My friend and colleague Bruce Momjian recently shared in his presentation “Will Postgres Live Forever?” an overview of reasons why companies adopt open source software (OSS) in general. This overview was based on a survey done by Black Duck Software in 2016. The survey ranks databases in second place of technologies where companies are moving towards open-source software (OSS). This inspired me to write a blog post spotlighting a practical use case of Postgres adoption in the Enterprise, based on my day-to-day practice–IBM DB2 to Postgres.
IBM DB2 to Postgres
This real-world case deals with a semi-government organization that currently has an application landscape based on IBM DB2, Microsoft SQL Server and Oracle. Our primary engagement is to support their move of their application landscape from IBM DB2 to Postgres.
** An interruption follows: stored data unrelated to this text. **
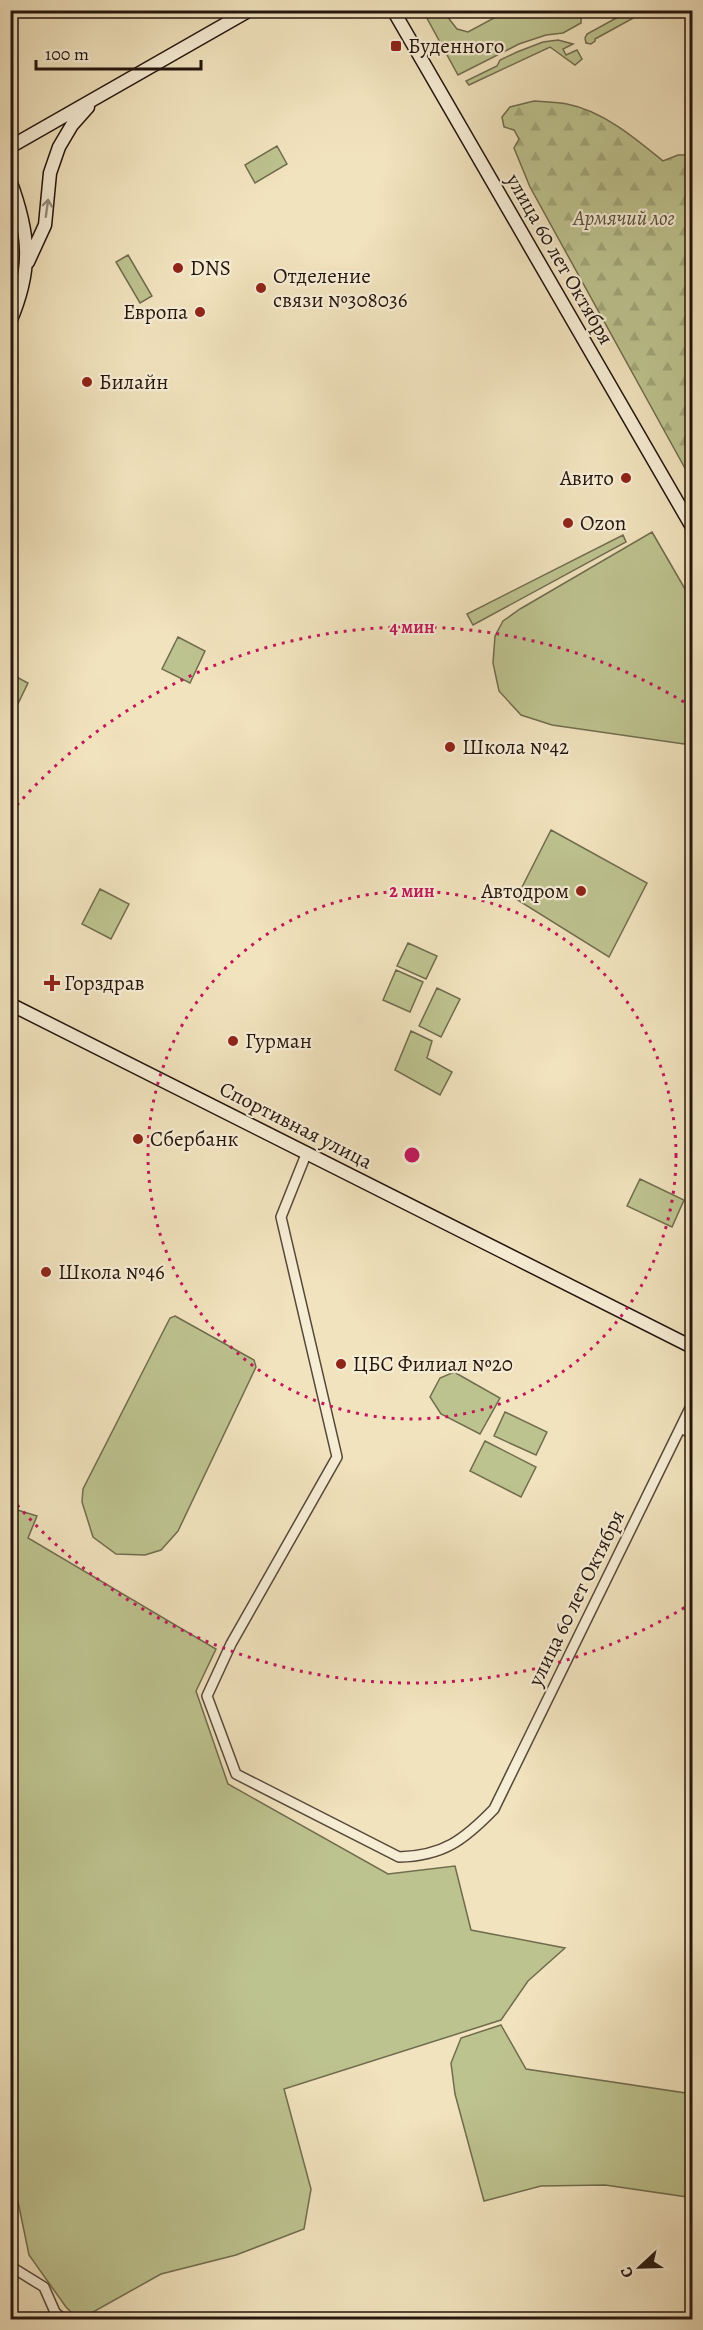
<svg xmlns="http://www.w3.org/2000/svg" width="703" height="2330" font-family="Alegreya,serif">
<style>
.green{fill:#bdc38f;stroke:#706c4e;stroke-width:1.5}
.forest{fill:url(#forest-firs);stroke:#706c4e;stroke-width:1.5}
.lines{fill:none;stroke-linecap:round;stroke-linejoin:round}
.street-casing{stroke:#57483a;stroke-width:12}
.secondary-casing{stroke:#24150e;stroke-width:15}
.street{stroke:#f6edd5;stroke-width:9}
.secondary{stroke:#f6edd5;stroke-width:12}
.oneway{stroke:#988c7b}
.ring{fill:none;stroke:#c2185b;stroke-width:3;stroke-dasharray:3 6}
.poi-dot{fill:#8f2418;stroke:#f6edd5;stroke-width:2}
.labels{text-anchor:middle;stroke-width:4.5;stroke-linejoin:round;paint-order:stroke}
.poi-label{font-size:21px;fill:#24150e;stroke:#f6edd5;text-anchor:start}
.park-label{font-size:21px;font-style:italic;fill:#5a523b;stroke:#f6edd5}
.street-label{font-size:21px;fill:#24150e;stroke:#f6edd5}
.centre{fill:#c2185b;stroke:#f6edd5;stroke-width:3}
.ring-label{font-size:18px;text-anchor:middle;font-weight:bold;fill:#c2185b;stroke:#f6edd5;stroke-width:4.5;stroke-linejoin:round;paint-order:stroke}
</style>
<defs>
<pattern id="forest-firs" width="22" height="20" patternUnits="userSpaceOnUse" patternTransform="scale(1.5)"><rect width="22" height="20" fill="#bdc38f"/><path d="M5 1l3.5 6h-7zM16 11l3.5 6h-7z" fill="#a2a77a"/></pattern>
</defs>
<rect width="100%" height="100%" fill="#f1e3be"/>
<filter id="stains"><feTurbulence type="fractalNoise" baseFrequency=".00333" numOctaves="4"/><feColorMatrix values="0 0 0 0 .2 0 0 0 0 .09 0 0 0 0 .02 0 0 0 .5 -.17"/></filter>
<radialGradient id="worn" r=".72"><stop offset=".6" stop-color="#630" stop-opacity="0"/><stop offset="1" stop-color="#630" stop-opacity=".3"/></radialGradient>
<path class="green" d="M423 11H443L457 29 468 32 507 11H593L581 17V23L563 33 546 35 519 44 458 75Z
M629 11H646L595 39V41L591 44 586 43 585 38 587 34Z
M558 40 573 44 563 49 566 55 577 50 582 59 575 65 550 47 469 85 466 81 497 66 500 60 517 52 543 42Z
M277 146 287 164 255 183 245 165Z
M128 255 152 296 140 303 116 262Z
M652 532 692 601V739L684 744 552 725 521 715 499 691 493 663 495 636 503 621 520 609Z
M623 535 626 542 473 625 467 614Z
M178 637 205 651 190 683 162 669Z
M11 674 28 683 11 718H10Z
M551 830 647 883 609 957 516 899Z
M100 889 129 904 111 939 82 924Z
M408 943 437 956 426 979 397 966Z
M396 970 423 982 410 1012 383 1000Z
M437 988 460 999 441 1037 419 1026Z
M411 1031 432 1041 427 1058 452 1072 440 1095 395 1070Z
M640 1179 684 1200 672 1227 627 1206Z
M175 1316 254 1360 256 1367 178 1531 161 1550 145 1555 116 1554 93 1537 82 1502 83 1489 170 1318Z
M454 1372 500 1398 480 1434 441 1414 430 1397 440 1378Z
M505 1412 547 1432 536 1455 494 1436Z
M485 1441 536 1467 521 1497 470 1471Z
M11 1508 37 1516 28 1538 216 1649 196 1691 228 1784 388 1874 455 1866 471 1930 565 1948 528 1981 501 2020 284 2089 311 2189 304 2229 236 2255 161 2274 86 2316 76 2317 66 2307 29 2255 11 2168Z
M501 2025 526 2069 692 2094V2243L687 2197 605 2185 541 2186 484 2201 455 2094 451 2063 461 2038Z"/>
<path class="forest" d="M534 101C545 102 556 102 567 104 603 111 635 138 663 161L678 155H692V481L530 187 514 148 519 139 514 130 504 127 502 117 510 107Z"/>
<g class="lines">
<g class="street-casing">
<path id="street" d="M307 1152 281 1217 337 1457 231 1644 207 1696 236 1774 399 1857C443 1856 464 1840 494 1809L692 1404
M681 1428 692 1434
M10 2266 44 2287 55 2312 64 2320"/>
</g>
<g class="secondary-casing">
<path id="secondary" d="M393 10 692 527
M10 147 250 10
M10 180C30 234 33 269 10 322
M28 262 45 225 50 173 59 147 72 125 88 107
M10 1004 692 1347"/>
</g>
<use href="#street" class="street"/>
<use href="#secondary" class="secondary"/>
</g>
<defs><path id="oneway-shaft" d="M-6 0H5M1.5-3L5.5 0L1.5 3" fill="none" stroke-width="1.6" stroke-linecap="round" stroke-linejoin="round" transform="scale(1.5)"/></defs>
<use class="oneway" href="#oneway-shaft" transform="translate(47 208) rotate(-82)"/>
<g class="ring">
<circle cx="412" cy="1155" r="264"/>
<path d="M692 1603A528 528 0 0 1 11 1498M11 812A528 528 0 0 1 692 707"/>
</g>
<g class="poi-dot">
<rect x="390" y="40" width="12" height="12" rx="3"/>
<circle cx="178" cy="268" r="6"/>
<circle cx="261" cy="288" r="6"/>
<circle cx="200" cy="312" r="6"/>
<circle cx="87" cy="382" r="6"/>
<circle cx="626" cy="478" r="6"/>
<circle cx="568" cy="523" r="6"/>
<circle cx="450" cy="747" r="6"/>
<circle cx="581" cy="891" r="6"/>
<path d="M49 974h6v6h6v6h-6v6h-6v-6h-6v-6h6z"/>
<circle cx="233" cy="1041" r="6"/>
<circle cx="138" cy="1139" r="6"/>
<circle cx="46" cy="1272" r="6"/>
<circle cx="341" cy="1364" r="6"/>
</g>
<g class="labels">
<g class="poi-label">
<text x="408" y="53">Буденного</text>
<text x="190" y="275">DNS</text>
<text x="273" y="283">Отделение<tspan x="273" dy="24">связи №308036</tspan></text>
<text x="188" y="319" text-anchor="end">Европа</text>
<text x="99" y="389">Билайн</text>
<text x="614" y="485" text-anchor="end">Авито</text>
<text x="580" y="530">Ozon</text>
<text x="462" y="754">Школа №42</text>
<text x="569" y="898" text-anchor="end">Автодром</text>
<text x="64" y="990">Горздрав</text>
<text x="245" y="1048">Гурман</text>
<text x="150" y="1146">Сбербанк</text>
<text x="58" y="1279">Школа №46</text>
<text x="353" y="1371">ЦБС Филиал №20</text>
</g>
<g class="park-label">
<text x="624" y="225">Армячий лог</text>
</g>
<g class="street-label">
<text transform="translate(560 259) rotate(60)" y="7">улица 60 лет Октября</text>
<text transform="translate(296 1125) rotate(27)" y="7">Спортивная улица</text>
<text transform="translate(576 1598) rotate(-64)" y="7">улица 60 лет Октября</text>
</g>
</g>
<circle cx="412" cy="1155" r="9" class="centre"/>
<g class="ring-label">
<text x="412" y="633">4 мин</text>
<text x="412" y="897">2 мин</text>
</g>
<rect width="703" height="2330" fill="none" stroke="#f1e3be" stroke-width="36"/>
<rect x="12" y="12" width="679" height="2306" fill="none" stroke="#24150e" stroke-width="3"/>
<rect x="18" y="18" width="667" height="2294" fill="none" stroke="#24150e" stroke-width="1.5"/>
<g transform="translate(640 2267) rotate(248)" stroke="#f6edd5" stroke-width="4.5" paint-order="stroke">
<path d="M0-4.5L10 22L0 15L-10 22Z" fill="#24150e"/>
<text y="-9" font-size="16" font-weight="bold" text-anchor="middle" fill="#24150e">С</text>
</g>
<path d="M36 60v9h165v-9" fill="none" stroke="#24150e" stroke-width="3"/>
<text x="45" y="60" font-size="18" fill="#24150e" stroke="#f6edd5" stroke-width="4.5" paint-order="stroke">100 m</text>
<rect width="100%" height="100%" filter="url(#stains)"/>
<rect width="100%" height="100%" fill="url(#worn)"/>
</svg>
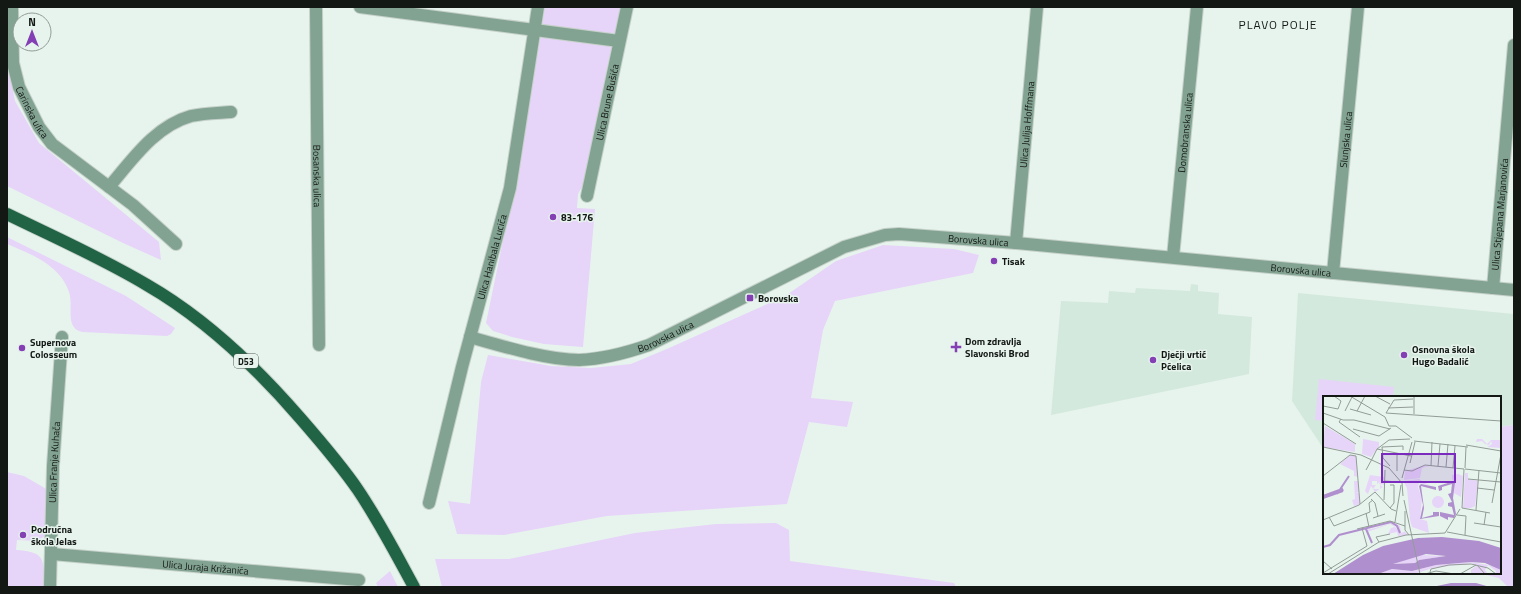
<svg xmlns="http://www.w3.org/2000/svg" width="1521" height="594" font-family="'Titillium Web',sans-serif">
	<rect width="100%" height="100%" fill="#e7f4ed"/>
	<g fill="#d4e9dd">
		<polygon points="1191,284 1198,285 1198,291 1219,293 1218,314 1252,317 1249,374 1051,415 1061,301 1108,303 1109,291 1135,293 1136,288 1190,291"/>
		<polygon points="1298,293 1514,314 1514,425 1500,427 1500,397 1324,397 1324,448 1323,448 1292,401"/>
	</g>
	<g fill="#e7d4f9">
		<polygon points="545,7 622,7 608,63 586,180 578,194 577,208 595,209 583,347 544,344 512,337 493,331 486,323 522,149"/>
		<polygon points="7,62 15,101 39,143 159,242 161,260 123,243 7,186"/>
		<path d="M7 237 126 296 175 328 171 334 167 336 82 332C64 328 74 306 69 292 60 265 31 254 7 244Z"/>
		<polygon points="883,245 954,249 979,255 973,273 835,301 823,330 811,398 853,402 847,427 809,422 787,504 607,516 504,535 457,534 448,501 470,504 481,382 488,355 551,366 591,368 631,364 669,348 785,296 836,261"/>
		<polygon points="1319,379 1394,387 1393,397 1324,397 1324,421 1315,420"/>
		<polygon points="1514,425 1514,587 1508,587 1499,578 1478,573 1500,573 1500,427"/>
		<path d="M7 472 24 476 48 490 45 536 37 541 17 540 16 550C47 552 44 560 43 587H7Z"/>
		<polygon points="776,523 789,530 790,561 954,583 956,587 442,587 435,559 509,559 635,533 716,524"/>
		<polygon points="390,571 398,587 378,587 376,583"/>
	</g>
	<polygon fill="#b08fce" points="1451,583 1476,583 1490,587 1432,587"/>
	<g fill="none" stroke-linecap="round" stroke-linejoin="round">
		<g stroke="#c5d1ca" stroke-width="14">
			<g id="street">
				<path id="s1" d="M12 7 13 63 19 87 39 127 52 144 133 205 176 244"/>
				<path id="s2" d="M316 7 319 345"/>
				<polyline points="360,7 619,41"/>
				<path d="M109 187C132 160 155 126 191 116 204 113 218 113 231 112"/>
				<path id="s3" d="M587 196 627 7"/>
				<path id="s4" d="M1016 243 1037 7"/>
				<path id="s5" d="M1173 257 1197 7"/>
				<path id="s6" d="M1333 273 1358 7"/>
				<path id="s7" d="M1493 288 1514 45"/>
				<path id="s8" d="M470 337C502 346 547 360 579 360 604 359 626 353 649 345L844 247 885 235 899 234 1016 243 1514 290"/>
				<path id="s9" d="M429 503 462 367 510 188 538 7"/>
				<path id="s10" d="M52 554 359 580"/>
				<path id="s11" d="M50 587 53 466 62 337"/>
			</g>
		</g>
		<g stroke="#c5d1ca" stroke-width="14">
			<path id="primary" d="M7 214C54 237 102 258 147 285 206 319 257 368 301 419 321 442 341 465 358 490 379 521 396 554 414 587"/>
		</g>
		<use href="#street" stroke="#83a392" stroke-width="12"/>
		<use href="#primary" stroke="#216345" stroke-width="12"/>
	</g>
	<g fill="#833fb3" stroke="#e7f4ed" stroke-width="1.5">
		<circle cx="553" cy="217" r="4"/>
		<circle cx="994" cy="261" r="4"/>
		<rect x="746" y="294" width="8" height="8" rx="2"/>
		<path d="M954 341h4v4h4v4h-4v4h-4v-4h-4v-4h4z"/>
		<circle cx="22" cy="348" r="4"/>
		<circle cx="1404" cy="355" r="4"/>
		<circle cx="1153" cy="360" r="4"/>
		<circle cx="23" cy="535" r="4"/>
	</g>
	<g text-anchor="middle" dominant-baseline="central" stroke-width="3" stroke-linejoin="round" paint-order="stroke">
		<rect fill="#e7f4ed" stroke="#535a56" stroke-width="1" x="234" y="354" width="24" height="14" rx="3"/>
		<g font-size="9" font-weight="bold" fill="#131815">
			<text x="246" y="361">D53</text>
		</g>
		<g font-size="10" fill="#131815" stroke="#e7f4ed">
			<text stroke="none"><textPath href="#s3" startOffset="96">Ulica Brune Bušića</textPath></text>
			<text stroke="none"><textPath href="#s1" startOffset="109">Carinska ulica</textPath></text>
			<text stroke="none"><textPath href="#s4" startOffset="119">Ulica Julija Hoffmana</textPath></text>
			<text stroke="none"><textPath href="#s5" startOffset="125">Domobranska ulica</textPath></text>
			<text stroke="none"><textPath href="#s6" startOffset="134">Slunjska ulica</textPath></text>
			<text stroke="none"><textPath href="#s2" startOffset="169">Bosanska ulica</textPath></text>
			<text stroke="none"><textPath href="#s7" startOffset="74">Ulica Stjepana Marjanovića</textPath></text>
			<text stroke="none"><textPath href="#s8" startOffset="538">Borovska ulica</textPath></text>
			<text stroke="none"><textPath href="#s9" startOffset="254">Ulica Hanibala Lucića</textPath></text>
			<text stroke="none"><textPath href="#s8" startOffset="862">Borovska ulica</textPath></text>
			<text stroke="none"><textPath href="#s8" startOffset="202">Borovska ulica</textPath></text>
			<text stroke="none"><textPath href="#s11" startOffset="125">Ulica Franje Kuhača</textPath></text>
			<text stroke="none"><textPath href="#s10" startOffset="154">Ulica Juraja Križanića</textPath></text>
		</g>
		<g font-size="10" font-weight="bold" fill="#131815" stroke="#e7f4ed" text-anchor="start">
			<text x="561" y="217">83-176</text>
			<text x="1002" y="261">Tisak</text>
			<text x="758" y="298">Borovska</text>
			<text x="965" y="341">Dom zdravlja<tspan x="965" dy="12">Slavonski Brod</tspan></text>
			<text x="30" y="342">Supernova<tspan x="30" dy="12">Colosseum</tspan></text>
			<text x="1412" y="349">Osnovna škola<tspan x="1412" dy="12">Hugo Badalić</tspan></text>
			<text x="1161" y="354">Dječji vrtić<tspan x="1161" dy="12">Pčelica</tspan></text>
			<text x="31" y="529">Područna<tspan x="31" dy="12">škola Jelas</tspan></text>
		</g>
		<g font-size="12" letter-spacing="1" fill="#131815" stroke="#e7f4ed">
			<text x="1278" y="24">PLAVO POLJE</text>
		</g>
	</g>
	<g transform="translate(1323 396)">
		<rect width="178" height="178" fill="#e7f4ed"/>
		<path d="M2 30 32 48V56L0 51ZM40 43 56 46V50L48 61 39 58ZM154 43H159L164 48 168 44H178V52L164 51 169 48 168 45 166 49 162 48 159 45 153 46ZM27 59 33 60 36 96 33 97H36L37 108 31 110 29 104 32 103 31 85H35V81L31 80V75L17 68ZM99 70H106L99 72 97 82 81 84 82 75ZM142 77H145V83L155 85 152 110 148 112H140ZM135 78 140 80 138 101 131 97 132 87 129 83V79ZM47 79 61 81V89L56 88 58 85 54 88V85H49V89H53L50 93H57V89L60 91 52 96 48 90 45 98 42 95ZM96 83 106 89 96 87 95 91 99 103 97 123 104 125 106 137 89 131 87 124 84 92 80 85ZM109 106a6 6 0 1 1 12 0a6 6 0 1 1-12 0ZM68 125 77 130 78 137 81 136V130V135L85 139 75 140 74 136 65 138 68 132 72 131 67 128 44 136 51 147 43 134 52 132 69 127 77 137 73 129 68 126 40 133ZM96 159 123 160 96 164 92 167 70 168ZM148 166 171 170 178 174V178H172L173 175 165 169 162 174 165 178H148V174L153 170 149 167 110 172 91 178H55L69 173 89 175 113 169Z" fill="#e7d4f9"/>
		<path d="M128 86 132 87 130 102 133 118 131 122 125 121V124L117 120V116L131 119 129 111 125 110V107L129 106 125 98 128 97 129 88 119 91V94L116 95 115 90ZM98 88 113 91V94L98 90 101 112 99 122 110 119V116H116V120L97 123 100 109 96 90ZM119 141 156 145 178 152V174L162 167 148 166 113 169 89 175 69 173 55 178H10L40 159 60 150 95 142ZM103 158 123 160 96 164 92 167 70 168Z" fill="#b08fce" fill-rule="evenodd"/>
		<path fill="none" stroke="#b08fce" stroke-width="2" d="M14 98 26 80M0 100 19 93 20 95M0 102 20 95M43 133 49 147M0 151 7 149 16 139 68 126 74 130 77 137"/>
		<path fill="none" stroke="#929c97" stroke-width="1" d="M27 0 62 21 66 30H73L89 42M52 0 67 8M91 0V18M0 10 15 13 18 5 11 0M65 12 90 11M27 13 48 19M22 15 29 1M34 15 42 0M0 17 20 24H31L67 33M63 17 178 25M63 17 71 4 90 3M18 23 16 26 37 41M0 27 33 48M30 33 56 40 68 32M91 45 145 51M143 49 178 55M0 51 38 59 66 72 79 87 80 100M54 53 88 60M74 58V75M49 63 54 53 66 44 87 43M87 67 92 46M67 70 60 62 59 51 80 50V54M108 70 109 46M115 70 117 48M123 71 125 48M130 72 132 50M142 72 143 51M142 73 178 77M43 74 49 63M81 74 89 75 102 69 141 73M0 80 27 59 33 60 37 108M79 82 89 46M145 83 178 86M61 85 76 86M67 89H71V107L67 112M154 92 171 94M48 103 52 107 55 120M61 104 62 74M81 104 97 178M169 107 178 58M139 112 141 73M139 112 167 117M153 114 156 74M82 115V134L86 139M43 117 46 131M134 119 143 120 142 139M6 121 11 130 47 116 46 107 50 104M50 122 62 118M0 124 36 109 52 96 68 113 73 115M72 126 78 89M151 127 178 131M161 129 163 116M34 133 67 125 82 130M124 136 178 146M56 146 53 141 67 138M0 165 9 173M154 169 162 178M107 176 108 173 126 169 148 168 165 172 173 178M0 177 44 150 39 132M5 178 56 146 83 139 122 137 137 113M102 178 113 175 131 178M137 178 153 169"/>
		<path fill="#7b2cbf" fill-opacity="0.15" stroke="#7b2cbf" stroke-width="2" d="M59 58H132V86H59Z"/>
		<rect width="178" height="178" fill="none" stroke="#131815" stroke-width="2"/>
	</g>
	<rect width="1521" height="594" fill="none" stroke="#131815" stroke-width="16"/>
	<g transform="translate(32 32)"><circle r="19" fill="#e7f4ed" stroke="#929c97"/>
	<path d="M0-3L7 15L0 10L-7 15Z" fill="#833fb3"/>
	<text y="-6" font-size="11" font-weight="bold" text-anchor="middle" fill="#131815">N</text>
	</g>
</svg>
The initial driving force behind this decision was the staggering renewal-cost this organization was facing for their DB2 licenses. These licenses included IBM’s Deep Compression option. This option reduces disk-space by as much as 50%. More importantly it reduces database IOPS to meet the performance of the applications. Moving from DB2 on Z/OS to DB2 on Linux, the company faced a performance deficit which they initially resolved by using this Deep Compression option.
This option was also a grounds for worry. Obviously an expensive database option, that was known to bring real benefits to DB2 database performance, would outperform Postgres, right? Would we be able to come near DB2 database performance when running on Postgres?
Discussion with our own Postgres experts could not take away these concerns. We would have to test and validate.
The project had already kicked into gear when EnterpriseDB was engaged. Some of the software had already been migrated and converted to fit on EDB Postgres Advanced Server (EPAS). For much of the data and schema migration, the software by Spectral Core named Full Convert was used.
Part of the extensive test-program of the migration project was performance testing, which also included a simulated full pressure practice test with load-generators. The surprise was then also quite absolute, when the final results of the performance tests were released. EPAS was capable to keep up quite nicely with the original DB2-setup, and even improved performance in some specific tests.
Performance tests concluded, June 28 2018
In analysis of this particular project, we can conclude that the reasons for this project to choose Postgres are:
- Primarily, cost reduction: Database running cost on an annual basis can be reduced in access of 80%
- Secondly, freedom from vendor lock-in: Postgres is a community open source solution having no single company controlling the solution.